HDFS read performance HDFS read performance is in many cases a key factor for a robust NGS data analysis, as many of the algorithms are more IO- than CPU bound. Many of those operations require fast sequential read access to data stored in the HDFS cluster. It has been shown in [52] that the proper HDFS block selection can cut processing time by more than 20 %. As a rule of thumb, increasing the block size from the default value of 64 MB is advisable. However, it is a parameter, the value of which should be adjusted in line with throughput of the underlying storage performance. Increasing it too much would lead to a serious performance degradation, as shown in Fig.1.
Another possible optimisation is to take advantage of the feature that has been introduced in HDFS 2.1, called “Short-Circuit Local Reads ”. This option allows DFSClient, e.g. Apache Spark worker, located on the same machine as DataNode (which very often is the case) to read the locally stored BAM files splits directly from the local disk, rather than over the TCP socket and DataTransferProtocol. In such a way, yet another gain of 15–20 % in the read throughput can be achieved [56].
Data movement A very frequent need is to transfer BAM alignment files to the HDFS cluster efficiently, since the alignment and secondary analysis are done using different systems. In order to facilitate data transfer between mapping and analyt- ics environment one can use a specialized gateway, since the direct copy operation requires that source host has access over the network to all DataNodes in the HDFS cluster. Two popular solutions are HTTPFs that enables data requests to be done over the simple http REST protocol and HDFS NFS gateway. The latter one has been introduced in the Hadoop 2.6 release, and it makes possible mounting HDFS using the NFSv3 distributed file system protocol [57].

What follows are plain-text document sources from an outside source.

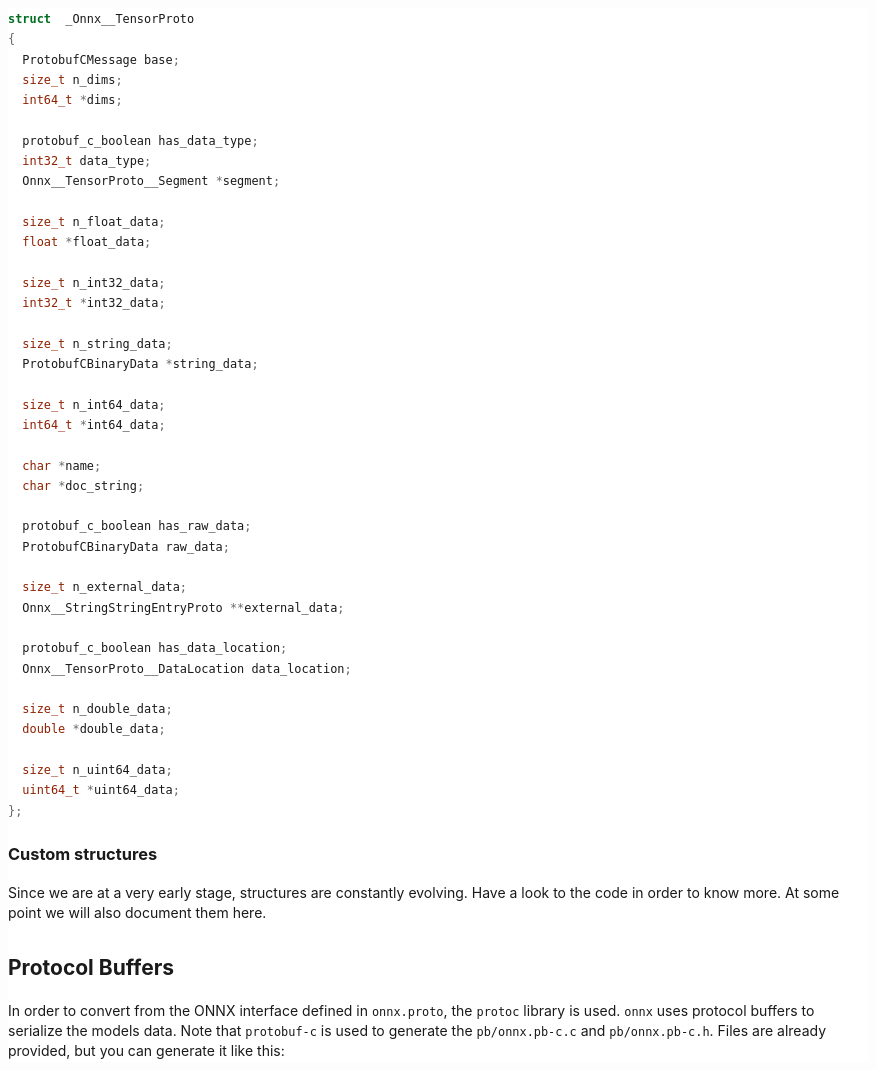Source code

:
 ```c
struct  _Onnx__TensorProto
{
  ProtobufCMessage base;
  size_t n_dims;
  int64_t *dims;

  protobuf_c_boolean has_data_type;
  int32_t data_type;
  Onnx__TensorProto__Segment *segment;

  size_t n_float_data;
  float *float_data;

  size_t n_int32_data;
  int32_t *int32_data;

  size_t n_string_data;
  ProtobufCBinaryData *string_data;

  size_t n_int64_data;
  int64_t *int64_data;

  char *name;
  char *doc_string;

  protobuf_c_boolean has_raw_data;
  ProtobufCBinaryData raw_data;

  size_t n_external_data;
  Onnx__StringStringEntryProto **external_data;

  protobuf_c_boolean has_data_location;
  Onnx__TensorProto__DataLocation data_location;

  size_t n_double_data;
  double *double_data;

  size_t n_uint64_data;
  uint64_t *uint64_data;
};
```

### Custom structures
Since we are at a very early stage, structures are constantly evolving. Have a look to the code in order to know more. At some point we will also document them here.

## Protocol Buffers
In order to convert from the ONNX interface defined in `onnx.proto`, the `protoc` library is used. `onnx` uses protocol buffers to serialize the models data. Note that `protobuf-c` is used to generate the `pb/onnx.pb-c.c` and `pb/onnx.pb-c.h`. Files are already provided, but you can generate it like this:
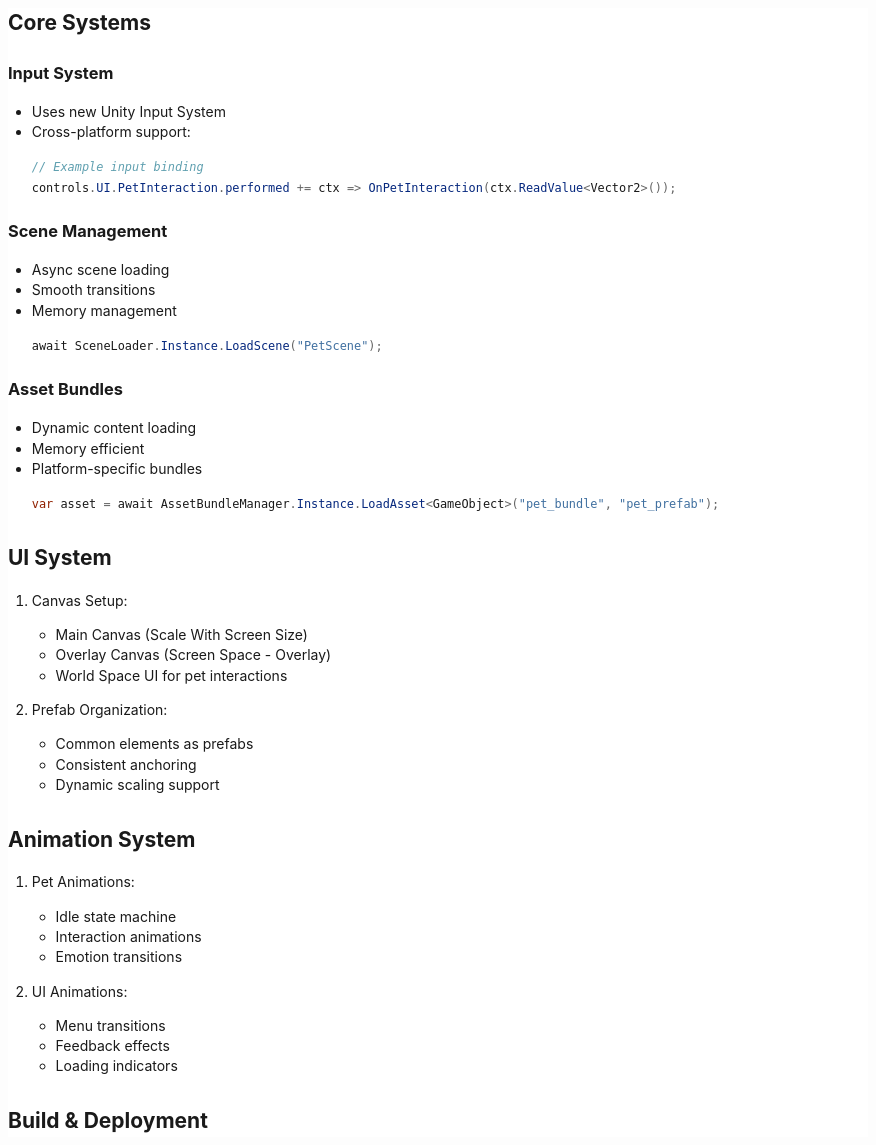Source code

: 
## Core Systems

### Input System
- Uses new Unity Input System
- Cross-platform support:
  ```csharp
  // Example input binding
  controls.UI.PetInteraction.performed += ctx => OnPetInteraction(ctx.ReadValue<Vector2>());
  ```

### Scene Management
- Async scene loading
- Smooth transitions
- Memory management
  ```csharp
  await SceneLoader.Instance.LoadScene("PetScene");
  ```

### Asset Bundles
- Dynamic content loading
- Memory efficient
- Platform-specific bundles
  ```csharp
  var asset = await AssetBundleManager.Instance.LoadAsset<GameObject>("pet_bundle", "pet_prefab");
  ```

## UI System
1. Canvas Setup:
   - Main Canvas (Scale With Screen Size)
   - Overlay Canvas (Screen Space - Overlay)
   - World Space UI for pet interactions

2. Prefab Organization:
   - Common elements as prefabs
   - Consistent anchoring
   - Dynamic scaling support

## Animation System
1. Pet Animations:
   - Idle state machine
   - Interaction animations
   - Emotion transitions

2. UI Animations:
   - Menu transitions
   - Feedback effects
   - Loading indicators

## Build & Deployment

Data securityData security is one the main concerns in sequencing data analyses performed in the cloud [58, 59], as the cost of data production is still high, and the market value of the state-of-the art biological data or patients’ medical data is inestimable. This is why providing a solid security level for both data in motion and at rest seems to be a crucial factor for cloud-based NGS analytics adoption.

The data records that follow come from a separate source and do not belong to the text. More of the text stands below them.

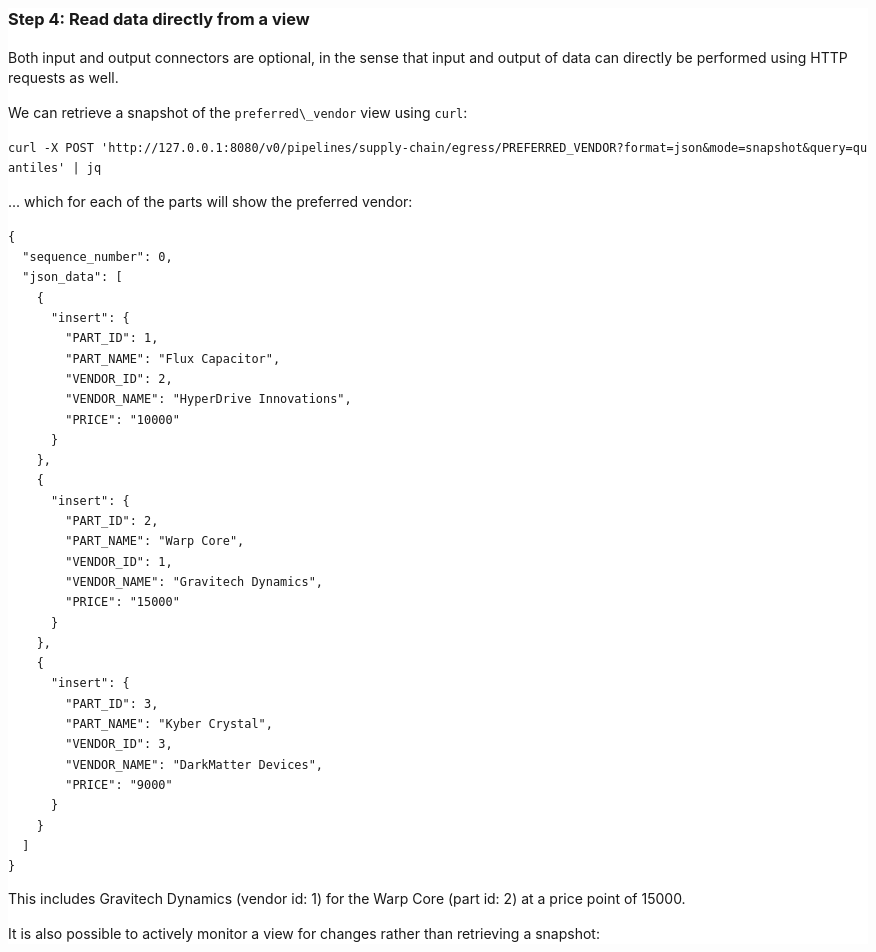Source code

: 
### Step 4: Read data directly from a view

Both input and output connectors are optional, in the sense that input and
output of data can directly be performed using HTTP requests as well.

We can retrieve a snapshot of the `preferred\_vendor` view using `curl`:

```
curl -X POST 'http://127.0.0.1:8080/v0/pipelines/supply-chain/egress/PREFERRED_VENDOR?format=json&mode=snapshot&query=quantiles' | jq
```

... which for each of the parts will show the preferred vendor:

```
{
  "sequence_number": 0,
  "json_data": [
    {
      "insert": {
        "PART_ID": 1,
        "PART_NAME": "Flux Capacitor",
        "VENDOR_ID": 2,
        "VENDOR_NAME": "HyperDrive Innovations",
        "PRICE": "10000"
      }
    },
    {
      "insert": {
        "PART_ID": 2,
        "PART_NAME": "Warp Core",
        "VENDOR_ID": 1,
        "VENDOR_NAME": "Gravitech Dynamics",
        "PRICE": "15000"
      }
    },
    {
      "insert": {
        "PART_ID": 3,
        "PART_NAME": "Kyber Crystal",
        "VENDOR_ID": 3,
        "VENDOR_NAME": "DarkMatter Devices",
        "PRICE": "9000"
      }
    }
  ]
}
```

This includes Gravitech Dynamics (vendor id: 1) for the Warp Core (part id: 2)
at a price point of 15000.

It is also possible to actively monitor a view for changes rather than
retrieving a snapshot:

A data in motion encryption has been for a long time available in Hadoop. It encompasses, inter alia, Hadoop RPC, HDFS Data transfer and WebUIs. For the data at rest in Hadoop, the encryption is available since the recent version 2.6. For the transparent encryption a new abstraction to HDFS was introduced: the encryption zone. An encryption zone is a special directory which contents will be transparently encrypted upon write and transparently decrypted upon read. Each encryption zone is associated with a single encryption zone key which is specified when the zone is created.
In order to enforce security policies at any level (i.e. files, folders, etc., stored in HDFS), and to manage fine-grained access control to higher level objects like the Hive, HBase tables or columns one can take advantage of Apache Ranger [60].
Finally, the easiest way to protect access to the services provided by various Hadoop ecosystem components (such as, e.g., WebHDFS, Stargate—HBase REST gateway or Hive JDBC) is to use the Apache Knox solution [61].